I need to launch a pdftk process while serving a web request in Django, and wait for it to finish. My current pdftk code looks like this:
proc = subprocess.Popen(["/usr/bin/pdftk",
"/tmp/infile1.pdf",
"/tmp/infile2.pdf",
"cat", "output", "/tmp/outfile.pdf"])
proc.communicate()
This works fine, as long as I'm executing under the dev server (running as user www-data
). But as soon as I switch to mod_wsgi, changing nothing else, the code hangs at proc.communicate()
, and "outfile.pdf" is left as an open file handle of zero length.
I've tried a several variants of the subprocess invocation (as well as plain old os.system) -- setting stdin/stdout/stderr to PIPE or to various file handles changes nothing. Using "shell=True" prevents proc.communicate()
from hanging, but then pdftk fails to create the output file, both under the devserver or mod_wsgi. This discussion seems to indicate there might be some deeper voodoo going on with OS signals and pdftk that I don't understand.
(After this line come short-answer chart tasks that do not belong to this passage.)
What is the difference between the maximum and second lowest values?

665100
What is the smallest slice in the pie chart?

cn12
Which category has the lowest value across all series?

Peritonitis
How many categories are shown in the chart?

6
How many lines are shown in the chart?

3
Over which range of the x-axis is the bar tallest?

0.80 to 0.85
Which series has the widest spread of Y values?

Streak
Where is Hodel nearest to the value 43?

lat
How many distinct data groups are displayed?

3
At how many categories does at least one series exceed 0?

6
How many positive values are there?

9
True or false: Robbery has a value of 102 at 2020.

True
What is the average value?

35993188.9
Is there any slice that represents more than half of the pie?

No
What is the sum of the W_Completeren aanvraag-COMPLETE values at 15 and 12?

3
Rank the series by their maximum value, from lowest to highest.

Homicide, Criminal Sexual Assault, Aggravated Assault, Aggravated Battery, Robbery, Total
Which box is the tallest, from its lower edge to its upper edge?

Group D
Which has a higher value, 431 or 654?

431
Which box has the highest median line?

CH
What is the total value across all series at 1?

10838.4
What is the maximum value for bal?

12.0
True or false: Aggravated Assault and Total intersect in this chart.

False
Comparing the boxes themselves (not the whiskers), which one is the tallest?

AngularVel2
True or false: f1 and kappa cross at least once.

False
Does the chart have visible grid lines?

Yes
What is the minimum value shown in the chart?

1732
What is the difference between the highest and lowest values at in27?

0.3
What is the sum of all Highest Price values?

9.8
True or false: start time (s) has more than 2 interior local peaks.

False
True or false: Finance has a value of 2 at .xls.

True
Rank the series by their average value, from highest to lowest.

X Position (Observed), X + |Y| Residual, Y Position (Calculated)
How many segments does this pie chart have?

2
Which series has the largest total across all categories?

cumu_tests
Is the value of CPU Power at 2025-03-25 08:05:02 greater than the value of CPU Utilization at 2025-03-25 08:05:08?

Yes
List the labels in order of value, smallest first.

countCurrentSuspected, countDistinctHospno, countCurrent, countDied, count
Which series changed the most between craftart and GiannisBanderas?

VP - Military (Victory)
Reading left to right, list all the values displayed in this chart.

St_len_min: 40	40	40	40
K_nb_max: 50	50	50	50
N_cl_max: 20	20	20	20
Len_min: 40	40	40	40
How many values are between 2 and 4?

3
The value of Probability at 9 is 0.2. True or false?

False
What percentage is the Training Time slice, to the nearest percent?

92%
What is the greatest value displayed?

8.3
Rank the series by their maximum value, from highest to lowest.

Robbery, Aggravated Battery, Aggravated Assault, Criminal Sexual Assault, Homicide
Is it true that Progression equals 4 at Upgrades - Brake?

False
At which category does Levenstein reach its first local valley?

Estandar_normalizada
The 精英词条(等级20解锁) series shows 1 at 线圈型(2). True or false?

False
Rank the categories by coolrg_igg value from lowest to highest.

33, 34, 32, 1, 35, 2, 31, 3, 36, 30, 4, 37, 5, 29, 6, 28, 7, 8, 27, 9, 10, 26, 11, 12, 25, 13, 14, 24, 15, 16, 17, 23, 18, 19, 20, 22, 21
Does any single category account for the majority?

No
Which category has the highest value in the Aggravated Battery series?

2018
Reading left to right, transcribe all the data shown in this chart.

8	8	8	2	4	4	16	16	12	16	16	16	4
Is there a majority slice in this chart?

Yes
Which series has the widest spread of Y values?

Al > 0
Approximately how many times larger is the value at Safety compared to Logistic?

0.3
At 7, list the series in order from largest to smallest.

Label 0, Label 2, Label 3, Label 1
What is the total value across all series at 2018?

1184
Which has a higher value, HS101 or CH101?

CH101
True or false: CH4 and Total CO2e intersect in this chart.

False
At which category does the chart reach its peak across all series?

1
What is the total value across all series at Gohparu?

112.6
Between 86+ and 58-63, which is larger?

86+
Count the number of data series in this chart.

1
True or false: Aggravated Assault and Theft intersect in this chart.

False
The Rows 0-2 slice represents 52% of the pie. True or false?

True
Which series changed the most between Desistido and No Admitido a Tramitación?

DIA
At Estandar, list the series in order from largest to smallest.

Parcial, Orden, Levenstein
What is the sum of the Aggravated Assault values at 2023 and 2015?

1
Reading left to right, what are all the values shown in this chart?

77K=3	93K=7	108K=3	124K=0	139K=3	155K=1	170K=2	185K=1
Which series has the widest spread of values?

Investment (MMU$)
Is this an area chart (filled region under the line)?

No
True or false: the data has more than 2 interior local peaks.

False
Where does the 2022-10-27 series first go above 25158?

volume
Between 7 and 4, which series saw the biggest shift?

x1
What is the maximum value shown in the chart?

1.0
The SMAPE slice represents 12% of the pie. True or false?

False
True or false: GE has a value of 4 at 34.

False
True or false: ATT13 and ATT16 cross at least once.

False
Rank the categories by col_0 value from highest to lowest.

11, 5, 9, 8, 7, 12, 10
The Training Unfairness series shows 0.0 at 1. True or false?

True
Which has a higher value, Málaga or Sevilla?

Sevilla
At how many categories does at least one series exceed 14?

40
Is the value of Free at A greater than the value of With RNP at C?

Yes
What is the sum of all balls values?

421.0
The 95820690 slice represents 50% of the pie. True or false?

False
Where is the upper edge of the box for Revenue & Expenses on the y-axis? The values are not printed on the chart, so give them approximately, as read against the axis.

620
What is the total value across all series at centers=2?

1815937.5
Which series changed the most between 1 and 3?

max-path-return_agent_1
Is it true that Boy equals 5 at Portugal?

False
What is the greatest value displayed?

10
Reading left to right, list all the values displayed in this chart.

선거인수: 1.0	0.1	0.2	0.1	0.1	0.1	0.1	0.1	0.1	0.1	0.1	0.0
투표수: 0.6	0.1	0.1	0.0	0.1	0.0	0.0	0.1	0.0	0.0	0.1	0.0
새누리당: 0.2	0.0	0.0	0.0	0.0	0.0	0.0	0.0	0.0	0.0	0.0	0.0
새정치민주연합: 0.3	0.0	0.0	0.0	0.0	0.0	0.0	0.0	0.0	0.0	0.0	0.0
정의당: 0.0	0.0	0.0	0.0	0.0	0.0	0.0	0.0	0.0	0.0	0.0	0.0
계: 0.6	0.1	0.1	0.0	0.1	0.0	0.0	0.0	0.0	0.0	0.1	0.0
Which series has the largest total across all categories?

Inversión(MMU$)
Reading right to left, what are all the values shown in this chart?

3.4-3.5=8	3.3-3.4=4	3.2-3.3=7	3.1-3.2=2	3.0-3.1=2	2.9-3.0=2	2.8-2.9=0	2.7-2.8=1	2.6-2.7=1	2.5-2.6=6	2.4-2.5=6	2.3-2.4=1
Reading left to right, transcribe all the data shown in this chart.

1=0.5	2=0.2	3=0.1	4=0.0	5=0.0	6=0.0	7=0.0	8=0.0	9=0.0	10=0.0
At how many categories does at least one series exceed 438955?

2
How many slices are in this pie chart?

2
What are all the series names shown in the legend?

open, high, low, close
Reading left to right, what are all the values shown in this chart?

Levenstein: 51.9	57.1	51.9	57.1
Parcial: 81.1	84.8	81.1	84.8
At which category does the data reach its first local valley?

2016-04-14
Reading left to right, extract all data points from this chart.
Are there any workarounds to get a subprocess call like this to work properly under wsgi? I'm avoiding using PyPDF to combine pdf files, because I have to combine large enough numbers of files (several hundred) that it runs out of memory (PyPDF needs to keep every source pdf file open in memory while combining them).
I'm doing this under recent Ubuntu, pythons 2.6 and 2.7.